"Of course I can truthfully tell him that, at times, she is very tractable and obedient."
"AT TIMES! About two minutes a week! When Jerry's around. How on earth he puts up with her I can't understand. She follows him about like a little dog. Listens to him. Behaves herself. But the moment he's gone—Poof! back she goes to her old tricks. I tell you she's a freak!" and Alaric dismissed the matter, and sat back fanning himself.
"Can I tell Mr. Hawkes that?" asked Mrs. Chichester.
"No," replied Alaric. "But I WOULD say that the thousand a year is very hardly earned. Nat ought to have made it ten thousand. Dirt cheap at THAT. Tell him that out of respect for the dead man's wishes, we shall continue the job and that on the whole we have HOPES. SLIGHT—BUT—HOPES!"

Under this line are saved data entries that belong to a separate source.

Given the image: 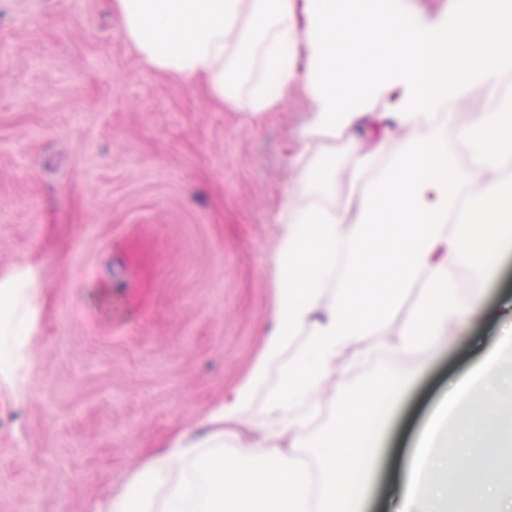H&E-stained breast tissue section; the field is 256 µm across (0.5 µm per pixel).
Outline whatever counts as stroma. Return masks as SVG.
I'll use <instances>...</instances> for the list:
<instances>
[{"label":"stroma","mask_w":512,"mask_h":512,"mask_svg":"<svg viewBox=\"0 0 512 512\" xmlns=\"http://www.w3.org/2000/svg\"><path fill=\"white\" fill-rule=\"evenodd\" d=\"M411 23L454 0H395ZM251 115L146 70L111 0H0V275L42 283L35 365L0 388V512H90L249 373L269 332L270 255L313 102ZM512 258L483 316L424 360L389 445L407 447L475 345L494 347ZM361 360L345 392L401 373Z\"/></svg>","instance_id":"stroma-1"}]
</instances>
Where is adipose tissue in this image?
Segmentation results:
<instances>
[{"instance_id": "ef3b65f1", "label": "adipose tissue", "mask_w": 512, "mask_h": 512, "mask_svg": "<svg viewBox=\"0 0 512 512\" xmlns=\"http://www.w3.org/2000/svg\"><path fill=\"white\" fill-rule=\"evenodd\" d=\"M127 43L147 70L253 115L303 84L314 102L308 143L351 135L354 103L382 101L389 143L334 158L297 157L271 256L276 286L262 356L230 398L205 417L200 437L182 433L145 459L122 491L92 512H366L387 450L383 439L421 369L342 396L338 374L360 343L401 355L432 354L469 328L483 286L512 256V0H455L441 25L409 23L391 0H112ZM305 47L304 63L283 48ZM480 83L489 104L449 130L450 108ZM470 158L462 165L453 144ZM371 181L363 175L369 168ZM362 185L336 192L337 178ZM480 287L462 286L458 270ZM418 288L412 309L408 290ZM41 283L26 264L0 276V385L20 386L34 358ZM512 339L478 352L437 403L395 490L392 512H512ZM279 380L268 386L271 367ZM261 418L224 454V426L241 423L258 391ZM337 401L332 437L304 453L284 448L309 414ZM209 454L177 468L193 449Z\"/></svg>"}]
</instances>
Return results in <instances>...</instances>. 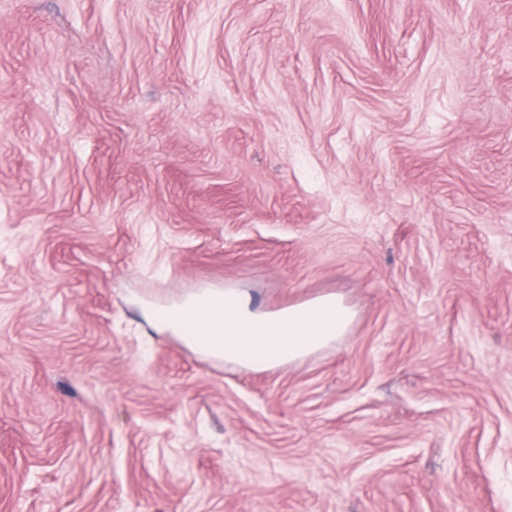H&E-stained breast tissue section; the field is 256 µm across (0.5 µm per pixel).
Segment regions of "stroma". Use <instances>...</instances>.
<instances>
[{"instance_id": "obj_1", "label": "stroma", "mask_w": 512, "mask_h": 512, "mask_svg": "<svg viewBox=\"0 0 512 512\" xmlns=\"http://www.w3.org/2000/svg\"><path fill=\"white\" fill-rule=\"evenodd\" d=\"M0 512H512V0H0Z\"/></svg>"}]
</instances>
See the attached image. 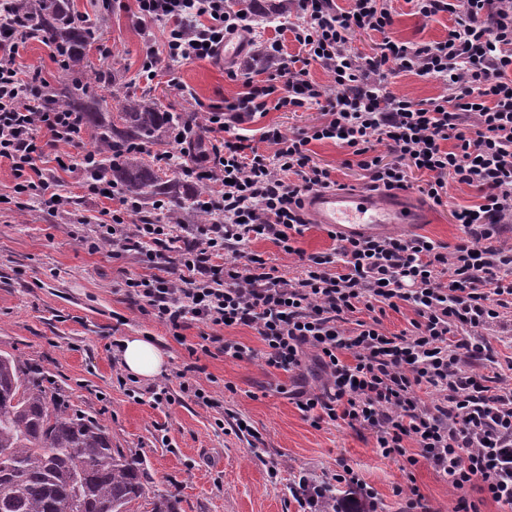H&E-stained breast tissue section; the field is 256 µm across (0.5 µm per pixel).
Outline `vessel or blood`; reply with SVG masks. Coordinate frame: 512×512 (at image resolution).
<instances>
[{
	"mask_svg": "<svg viewBox=\"0 0 512 512\" xmlns=\"http://www.w3.org/2000/svg\"><path fill=\"white\" fill-rule=\"evenodd\" d=\"M312 223L342 238H365L424 223V212L400 191L372 192L320 189L304 200Z\"/></svg>",
	"mask_w": 512,
	"mask_h": 512,
	"instance_id": "obj_1",
	"label": "vessel or blood"
}]
</instances>
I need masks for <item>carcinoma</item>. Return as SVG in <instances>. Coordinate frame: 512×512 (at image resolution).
I'll return each instance as SVG.
<instances>
[{
	"label": "carcinoma",
	"instance_id": "1",
	"mask_svg": "<svg viewBox=\"0 0 512 512\" xmlns=\"http://www.w3.org/2000/svg\"><path fill=\"white\" fill-rule=\"evenodd\" d=\"M229 7L263 20L285 18L291 0H228ZM15 25L32 38L54 45L72 79L45 87L46 104L62 108L90 132L91 170L126 196L162 201V220L191 211L203 222L201 195L184 180L165 178L144 158L146 147L165 142L191 117L170 112L149 95L123 93L113 114L89 91L94 82L111 85L110 71L89 68L96 40L91 24L72 0H15L9 10ZM147 476L140 459L112 447L97 421L69 412L43 384L39 370L0 353V512H139L146 498Z\"/></svg>",
	"mask_w": 512,
	"mask_h": 512
}]
</instances>
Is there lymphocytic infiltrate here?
<instances>
[{"label": "lymphocytic infiltrate", "instance_id": "lymphocytic-infiltrate-1", "mask_svg": "<svg viewBox=\"0 0 512 512\" xmlns=\"http://www.w3.org/2000/svg\"><path fill=\"white\" fill-rule=\"evenodd\" d=\"M424 19L447 14V38L402 41L390 36L387 0H297L289 32L297 54L278 42L266 50L275 72L249 81L225 108L195 114L181 130L188 158L184 177L212 185L215 224H169L143 217L141 202L108 182L92 186L114 206L87 239L89 251L132 256L144 274L125 286L141 310L171 330L196 321L206 327L254 329L264 348L223 339L225 356L262 358L290 371L312 358L323 378L320 392L294 393L313 424L342 419L373 427L383 456L404 455L405 442L454 489L479 485L512 512V390L486 383L460 367L461 357L490 362L489 331L505 328L512 305V245L501 241L512 223V0H410ZM141 19L163 25L169 59L194 62L215 56L225 37L246 26L226 0H136ZM374 31L371 53L352 50L350 38ZM25 38L0 25V159L10 163L16 195L37 196L53 212L70 211L45 157L62 159V147L79 142L71 113L43 109L35 90L39 72L20 68ZM318 64L333 79L325 88L309 77ZM395 72L447 86V94L415 100L387 89ZM318 106L323 120L293 134L264 127L259 138L243 123L269 110L296 112ZM331 141L348 149L344 167L362 170L372 191L418 188L433 205L446 206L448 189L466 185L480 203L455 208L464 235L455 245L425 236L368 237L339 243L335 253L302 255L297 247L309 221L303 200L334 187L328 168L316 164L310 144ZM391 155L383 162L376 144ZM424 174L413 185L409 169ZM256 240L299 256L302 273L287 278L262 254ZM410 307L408 328L391 333L379 314ZM367 311L361 319L359 311ZM439 400L424 407L420 390Z\"/></svg>", "mask_w": 512, "mask_h": 512}]
</instances>
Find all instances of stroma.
<instances>
[{"instance_id": "obj_1", "label": "stroma", "mask_w": 512, "mask_h": 512, "mask_svg": "<svg viewBox=\"0 0 512 512\" xmlns=\"http://www.w3.org/2000/svg\"><path fill=\"white\" fill-rule=\"evenodd\" d=\"M391 34L410 41H438L452 22L441 15L425 20L414 15L407 0H392ZM99 30L89 52L93 65L103 66L131 81L137 93H147L174 112H206L224 107L249 80L252 44L238 35L237 53L229 59L184 64L170 62L163 51L161 24L140 20L135 0H74ZM157 58L156 76L141 73L147 53ZM18 64L40 70L48 85L68 79L36 38L19 48ZM237 80H229L227 68ZM179 84H172L171 76ZM64 195L73 197L84 223L49 211L37 199L13 195L15 179L8 163L0 162V353L40 365L45 385L59 392L71 410L105 425L112 445L136 454L148 474L150 495H171L177 512H299L291 489L300 475L331 482L340 464L351 465L365 484L358 496L365 512H401L396 491L416 486L429 512H500L478 487L452 489L426 461L419 448L407 445L402 456L383 457L373 430L346 421L312 425L293 403L298 385L320 391L322 381L311 361L287 373L267 367L262 359L225 358L217 344L208 353L190 356L203 345L207 328L189 322L171 331L144 314L127 296L125 279L142 273L134 258H113L110 248L89 252L83 242L87 218L107 207L75 174L59 172ZM411 202L425 207L428 221L416 234L455 244L461 230L450 205H469L475 190L453 187L448 207L432 206L416 188L420 173H412ZM130 336L152 341L167 356L165 373L154 379H131L121 365L118 346ZM495 363L462 360L464 370L493 377L494 384L512 390V335L492 340ZM198 371L184 373L186 364ZM204 388L212 406L198 404L183 383ZM168 386L175 401L155 406L151 392ZM244 419L250 432L236 428ZM416 465H408V457Z\"/></svg>"}]
</instances>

In through the open windows came the sound of dogs barking furiously. Ethel sprang up crying:
"'Pet!'" and hurried out into the garden.
Mrs. Chichester and Alaric went to the windows and looked out.
"Margaret!" cried Mrs. Chichester.
"And the mongrel! She's urgin' him on. The terrier's got 'Pet' now." Alaric called out to the little poodle: "Fight him, old girl! Maul him! Woa there! 'Pet's' down. There is Ethel on the scene," he cried as Ethel ran across the lawn and picked up the badly treated poodle.
"Go and separate them," urged Mrs. Chichester.